#### Recorded information ####

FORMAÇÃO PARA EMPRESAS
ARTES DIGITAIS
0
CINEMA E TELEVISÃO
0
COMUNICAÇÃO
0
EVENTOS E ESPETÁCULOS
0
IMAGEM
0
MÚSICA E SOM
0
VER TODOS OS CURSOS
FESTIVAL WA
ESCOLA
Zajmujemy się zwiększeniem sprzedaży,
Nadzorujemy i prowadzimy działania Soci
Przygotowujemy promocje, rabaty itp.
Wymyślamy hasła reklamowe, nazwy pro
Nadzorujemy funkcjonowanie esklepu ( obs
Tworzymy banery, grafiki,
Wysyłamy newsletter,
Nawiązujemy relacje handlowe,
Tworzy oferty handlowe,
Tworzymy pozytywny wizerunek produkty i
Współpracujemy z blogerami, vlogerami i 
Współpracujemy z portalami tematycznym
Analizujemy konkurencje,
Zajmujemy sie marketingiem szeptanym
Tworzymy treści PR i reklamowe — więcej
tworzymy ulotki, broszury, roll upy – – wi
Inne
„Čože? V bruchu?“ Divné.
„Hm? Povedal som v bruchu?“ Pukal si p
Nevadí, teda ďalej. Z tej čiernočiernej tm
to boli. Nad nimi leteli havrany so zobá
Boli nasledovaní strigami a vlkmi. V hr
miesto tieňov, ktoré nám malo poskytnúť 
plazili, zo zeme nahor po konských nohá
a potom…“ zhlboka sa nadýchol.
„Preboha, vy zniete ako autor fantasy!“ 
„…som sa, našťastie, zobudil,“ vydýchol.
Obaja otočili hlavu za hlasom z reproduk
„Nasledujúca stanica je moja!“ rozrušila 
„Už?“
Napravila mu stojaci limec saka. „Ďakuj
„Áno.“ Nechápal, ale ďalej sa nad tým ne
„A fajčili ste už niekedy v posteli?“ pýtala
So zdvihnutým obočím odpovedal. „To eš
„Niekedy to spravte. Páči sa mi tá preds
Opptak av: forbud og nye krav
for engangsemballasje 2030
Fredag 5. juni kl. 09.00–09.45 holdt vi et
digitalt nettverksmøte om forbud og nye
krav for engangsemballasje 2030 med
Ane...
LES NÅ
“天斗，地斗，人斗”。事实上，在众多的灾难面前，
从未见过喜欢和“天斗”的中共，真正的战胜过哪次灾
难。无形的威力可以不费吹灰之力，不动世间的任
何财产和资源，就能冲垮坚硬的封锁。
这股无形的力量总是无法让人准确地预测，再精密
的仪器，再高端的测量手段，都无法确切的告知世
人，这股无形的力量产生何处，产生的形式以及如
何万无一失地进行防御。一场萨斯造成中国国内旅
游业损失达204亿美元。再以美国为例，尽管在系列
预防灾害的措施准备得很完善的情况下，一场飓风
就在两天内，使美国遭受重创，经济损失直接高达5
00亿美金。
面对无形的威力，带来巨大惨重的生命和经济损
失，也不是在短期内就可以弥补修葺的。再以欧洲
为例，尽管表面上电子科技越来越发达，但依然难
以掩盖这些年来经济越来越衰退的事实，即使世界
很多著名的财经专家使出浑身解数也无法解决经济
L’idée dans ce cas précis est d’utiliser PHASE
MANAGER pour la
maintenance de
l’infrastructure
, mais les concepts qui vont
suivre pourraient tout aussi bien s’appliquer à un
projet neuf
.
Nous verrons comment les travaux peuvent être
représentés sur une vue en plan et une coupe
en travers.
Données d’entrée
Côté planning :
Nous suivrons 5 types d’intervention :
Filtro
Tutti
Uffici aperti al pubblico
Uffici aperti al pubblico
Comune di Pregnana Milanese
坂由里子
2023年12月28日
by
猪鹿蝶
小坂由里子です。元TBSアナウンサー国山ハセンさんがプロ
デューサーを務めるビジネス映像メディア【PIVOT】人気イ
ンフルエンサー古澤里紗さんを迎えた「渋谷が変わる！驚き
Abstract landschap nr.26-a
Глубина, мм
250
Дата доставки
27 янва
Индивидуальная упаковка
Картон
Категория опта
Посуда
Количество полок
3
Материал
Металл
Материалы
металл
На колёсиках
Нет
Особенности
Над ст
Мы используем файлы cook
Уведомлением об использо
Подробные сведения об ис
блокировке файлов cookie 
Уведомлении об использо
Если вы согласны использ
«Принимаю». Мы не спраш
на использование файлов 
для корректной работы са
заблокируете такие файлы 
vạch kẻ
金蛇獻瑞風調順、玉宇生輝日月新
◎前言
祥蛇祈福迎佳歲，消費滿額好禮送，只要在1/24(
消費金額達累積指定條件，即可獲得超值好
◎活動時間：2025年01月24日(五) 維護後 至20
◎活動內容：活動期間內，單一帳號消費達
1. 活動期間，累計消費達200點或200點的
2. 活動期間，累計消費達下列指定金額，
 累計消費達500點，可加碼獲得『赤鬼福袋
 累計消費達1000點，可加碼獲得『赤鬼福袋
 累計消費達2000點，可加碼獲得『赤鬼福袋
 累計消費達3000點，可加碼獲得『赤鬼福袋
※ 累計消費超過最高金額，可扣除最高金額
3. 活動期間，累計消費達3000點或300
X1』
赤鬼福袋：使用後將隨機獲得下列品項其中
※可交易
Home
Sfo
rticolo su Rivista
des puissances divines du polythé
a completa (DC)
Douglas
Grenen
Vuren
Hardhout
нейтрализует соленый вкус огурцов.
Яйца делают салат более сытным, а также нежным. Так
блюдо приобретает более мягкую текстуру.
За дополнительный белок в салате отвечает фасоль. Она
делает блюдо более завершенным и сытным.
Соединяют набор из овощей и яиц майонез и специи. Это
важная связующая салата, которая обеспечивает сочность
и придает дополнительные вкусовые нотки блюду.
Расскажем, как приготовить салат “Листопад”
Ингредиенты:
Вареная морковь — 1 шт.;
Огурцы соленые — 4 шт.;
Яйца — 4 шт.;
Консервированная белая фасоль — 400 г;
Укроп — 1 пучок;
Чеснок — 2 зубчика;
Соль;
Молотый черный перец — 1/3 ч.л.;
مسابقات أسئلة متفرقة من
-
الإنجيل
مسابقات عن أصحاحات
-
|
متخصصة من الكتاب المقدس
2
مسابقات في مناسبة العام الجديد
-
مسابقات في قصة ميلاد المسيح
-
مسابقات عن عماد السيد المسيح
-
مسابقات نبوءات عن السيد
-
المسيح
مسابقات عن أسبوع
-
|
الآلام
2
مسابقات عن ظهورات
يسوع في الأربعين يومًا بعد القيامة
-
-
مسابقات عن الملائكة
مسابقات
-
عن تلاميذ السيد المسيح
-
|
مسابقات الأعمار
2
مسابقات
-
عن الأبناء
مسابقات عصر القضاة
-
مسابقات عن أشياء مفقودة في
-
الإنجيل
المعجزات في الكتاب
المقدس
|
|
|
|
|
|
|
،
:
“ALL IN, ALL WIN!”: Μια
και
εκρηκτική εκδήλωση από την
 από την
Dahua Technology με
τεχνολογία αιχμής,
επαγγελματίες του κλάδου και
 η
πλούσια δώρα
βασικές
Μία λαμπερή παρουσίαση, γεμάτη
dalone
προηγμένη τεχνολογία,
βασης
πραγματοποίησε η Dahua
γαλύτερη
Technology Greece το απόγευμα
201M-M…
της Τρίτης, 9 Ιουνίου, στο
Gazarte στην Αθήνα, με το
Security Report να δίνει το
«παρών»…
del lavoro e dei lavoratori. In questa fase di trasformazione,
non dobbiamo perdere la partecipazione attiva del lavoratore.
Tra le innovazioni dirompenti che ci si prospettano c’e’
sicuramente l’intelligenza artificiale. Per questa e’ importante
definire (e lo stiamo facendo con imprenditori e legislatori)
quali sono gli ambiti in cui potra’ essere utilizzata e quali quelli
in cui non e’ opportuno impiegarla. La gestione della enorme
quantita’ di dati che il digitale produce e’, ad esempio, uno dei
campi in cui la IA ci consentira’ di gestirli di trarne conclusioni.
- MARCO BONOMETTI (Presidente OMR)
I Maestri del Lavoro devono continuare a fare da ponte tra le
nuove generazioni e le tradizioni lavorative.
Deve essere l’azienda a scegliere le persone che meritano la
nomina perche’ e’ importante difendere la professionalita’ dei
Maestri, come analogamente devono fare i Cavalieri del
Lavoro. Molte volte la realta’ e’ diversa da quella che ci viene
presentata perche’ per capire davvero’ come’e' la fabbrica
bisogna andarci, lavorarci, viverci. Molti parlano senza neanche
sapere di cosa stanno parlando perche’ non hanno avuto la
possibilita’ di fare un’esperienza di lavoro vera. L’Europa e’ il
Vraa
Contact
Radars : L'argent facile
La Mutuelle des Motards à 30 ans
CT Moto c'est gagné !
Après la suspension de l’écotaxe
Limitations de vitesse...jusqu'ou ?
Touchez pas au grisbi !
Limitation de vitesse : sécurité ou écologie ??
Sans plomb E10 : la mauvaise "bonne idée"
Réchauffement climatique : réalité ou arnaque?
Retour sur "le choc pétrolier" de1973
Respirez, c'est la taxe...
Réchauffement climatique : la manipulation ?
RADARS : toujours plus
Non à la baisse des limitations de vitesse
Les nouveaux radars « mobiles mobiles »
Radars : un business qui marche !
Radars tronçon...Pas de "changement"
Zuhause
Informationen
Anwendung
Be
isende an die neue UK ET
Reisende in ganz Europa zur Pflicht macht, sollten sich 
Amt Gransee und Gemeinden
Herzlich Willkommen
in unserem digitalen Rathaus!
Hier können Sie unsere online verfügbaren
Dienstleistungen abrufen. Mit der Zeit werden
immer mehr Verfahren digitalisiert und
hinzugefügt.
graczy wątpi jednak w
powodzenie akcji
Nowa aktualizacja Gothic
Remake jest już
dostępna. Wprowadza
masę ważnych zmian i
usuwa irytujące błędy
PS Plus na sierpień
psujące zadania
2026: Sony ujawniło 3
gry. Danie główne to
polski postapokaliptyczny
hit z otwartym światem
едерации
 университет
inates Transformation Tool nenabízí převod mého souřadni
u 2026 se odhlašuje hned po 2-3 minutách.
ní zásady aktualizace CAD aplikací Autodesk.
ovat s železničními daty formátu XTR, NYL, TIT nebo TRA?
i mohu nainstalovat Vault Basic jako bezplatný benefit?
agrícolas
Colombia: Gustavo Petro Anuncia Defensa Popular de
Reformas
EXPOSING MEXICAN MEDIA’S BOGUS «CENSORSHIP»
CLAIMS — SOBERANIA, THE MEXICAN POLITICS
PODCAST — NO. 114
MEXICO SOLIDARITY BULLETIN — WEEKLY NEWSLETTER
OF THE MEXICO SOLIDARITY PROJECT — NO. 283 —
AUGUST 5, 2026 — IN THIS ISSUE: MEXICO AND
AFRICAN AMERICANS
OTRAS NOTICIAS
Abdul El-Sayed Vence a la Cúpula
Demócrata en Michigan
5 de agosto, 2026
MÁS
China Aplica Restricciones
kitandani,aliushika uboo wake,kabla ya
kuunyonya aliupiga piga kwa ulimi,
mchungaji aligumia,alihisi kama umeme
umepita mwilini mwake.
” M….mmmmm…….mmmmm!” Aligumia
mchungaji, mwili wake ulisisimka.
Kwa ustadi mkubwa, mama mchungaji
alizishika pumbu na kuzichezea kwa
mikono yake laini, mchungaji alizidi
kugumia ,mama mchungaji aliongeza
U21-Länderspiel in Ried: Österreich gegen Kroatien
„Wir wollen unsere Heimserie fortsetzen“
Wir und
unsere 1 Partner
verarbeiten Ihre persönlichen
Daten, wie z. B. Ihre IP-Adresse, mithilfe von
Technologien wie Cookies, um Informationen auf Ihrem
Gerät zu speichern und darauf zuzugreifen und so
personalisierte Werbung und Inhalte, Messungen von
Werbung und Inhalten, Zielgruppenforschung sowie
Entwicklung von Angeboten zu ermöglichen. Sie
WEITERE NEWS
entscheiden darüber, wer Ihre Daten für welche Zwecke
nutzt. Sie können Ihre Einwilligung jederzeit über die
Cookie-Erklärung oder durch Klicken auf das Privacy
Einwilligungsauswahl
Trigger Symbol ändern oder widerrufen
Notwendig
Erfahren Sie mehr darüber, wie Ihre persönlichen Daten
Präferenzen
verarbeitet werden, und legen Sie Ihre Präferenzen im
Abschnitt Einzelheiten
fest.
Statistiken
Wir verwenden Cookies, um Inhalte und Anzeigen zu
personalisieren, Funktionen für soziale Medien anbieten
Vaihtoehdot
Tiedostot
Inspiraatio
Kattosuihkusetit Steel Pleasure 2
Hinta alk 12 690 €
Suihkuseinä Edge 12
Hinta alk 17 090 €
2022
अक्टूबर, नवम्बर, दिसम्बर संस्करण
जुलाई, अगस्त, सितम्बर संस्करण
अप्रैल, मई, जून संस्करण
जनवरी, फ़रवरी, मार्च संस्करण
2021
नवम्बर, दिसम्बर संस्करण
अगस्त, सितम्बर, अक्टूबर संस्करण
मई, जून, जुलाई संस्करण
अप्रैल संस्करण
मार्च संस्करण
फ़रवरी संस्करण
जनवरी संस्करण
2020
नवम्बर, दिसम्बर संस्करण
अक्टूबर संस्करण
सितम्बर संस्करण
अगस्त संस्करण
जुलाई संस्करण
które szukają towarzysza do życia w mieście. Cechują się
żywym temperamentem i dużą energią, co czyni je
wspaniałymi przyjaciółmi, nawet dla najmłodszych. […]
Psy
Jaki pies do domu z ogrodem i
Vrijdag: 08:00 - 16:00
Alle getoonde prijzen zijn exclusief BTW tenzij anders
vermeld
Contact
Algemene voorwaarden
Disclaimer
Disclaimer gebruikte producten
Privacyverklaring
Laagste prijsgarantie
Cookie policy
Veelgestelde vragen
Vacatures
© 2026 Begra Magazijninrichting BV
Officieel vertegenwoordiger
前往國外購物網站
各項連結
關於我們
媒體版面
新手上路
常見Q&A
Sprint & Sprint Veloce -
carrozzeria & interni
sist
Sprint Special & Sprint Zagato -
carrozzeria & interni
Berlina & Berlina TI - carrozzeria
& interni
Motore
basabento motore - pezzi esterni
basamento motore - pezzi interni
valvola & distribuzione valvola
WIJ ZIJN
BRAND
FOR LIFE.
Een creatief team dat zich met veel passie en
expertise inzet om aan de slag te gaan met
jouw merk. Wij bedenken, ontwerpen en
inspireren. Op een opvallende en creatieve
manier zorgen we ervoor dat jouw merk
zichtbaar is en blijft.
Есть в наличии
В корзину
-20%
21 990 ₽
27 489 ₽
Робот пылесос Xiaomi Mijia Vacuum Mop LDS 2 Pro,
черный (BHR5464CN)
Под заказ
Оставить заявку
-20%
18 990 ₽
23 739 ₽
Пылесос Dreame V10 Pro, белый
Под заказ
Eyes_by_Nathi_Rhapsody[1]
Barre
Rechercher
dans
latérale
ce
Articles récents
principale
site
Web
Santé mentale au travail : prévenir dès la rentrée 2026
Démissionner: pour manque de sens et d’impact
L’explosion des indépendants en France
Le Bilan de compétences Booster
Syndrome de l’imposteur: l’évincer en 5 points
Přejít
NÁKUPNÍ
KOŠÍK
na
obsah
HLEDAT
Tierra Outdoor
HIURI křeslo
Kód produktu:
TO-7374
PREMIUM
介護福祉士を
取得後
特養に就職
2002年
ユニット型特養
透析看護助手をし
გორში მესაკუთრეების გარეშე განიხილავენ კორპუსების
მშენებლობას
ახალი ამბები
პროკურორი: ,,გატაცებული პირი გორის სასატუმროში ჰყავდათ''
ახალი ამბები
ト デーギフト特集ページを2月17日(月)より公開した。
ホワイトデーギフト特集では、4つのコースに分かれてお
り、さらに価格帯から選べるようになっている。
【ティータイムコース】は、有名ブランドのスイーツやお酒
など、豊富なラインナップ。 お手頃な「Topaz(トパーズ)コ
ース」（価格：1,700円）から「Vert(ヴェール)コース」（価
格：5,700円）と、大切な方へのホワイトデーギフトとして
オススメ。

####

#### Work item
Return exactly, and only, the lines above starting at the line that contains "Глубина, мм" and ending at the line that contains "消費金額達累積指定條件，即可獲得超值好".

#### Worked solution
Глубина, мм
250
Дата доставки
27 янва
Индивидуальная упаковка
Картон
Категория опта
Посуда
Количество полок
3
Материал
Металл
Материалы
металл
На колёсиках
Нет
Особенности
Над ст
Мы используем файлы cook
Уведомлением об использо
Подробные сведения об ис
блокировке файлов cookie 
Уведомлении об использо
Если вы согласны использ
«Принимаю». Мы не спраш
на использование файлов 
для корректной работы са
заблокируете такие файлы 
vạch kẻ
金蛇獻瑞風調順、玉宇生輝日月新
◎前言
祥蛇祈福迎佳歲，消費滿額好禮送，只要在1/24(
消費金額達累積指定條件，即可獲得超值好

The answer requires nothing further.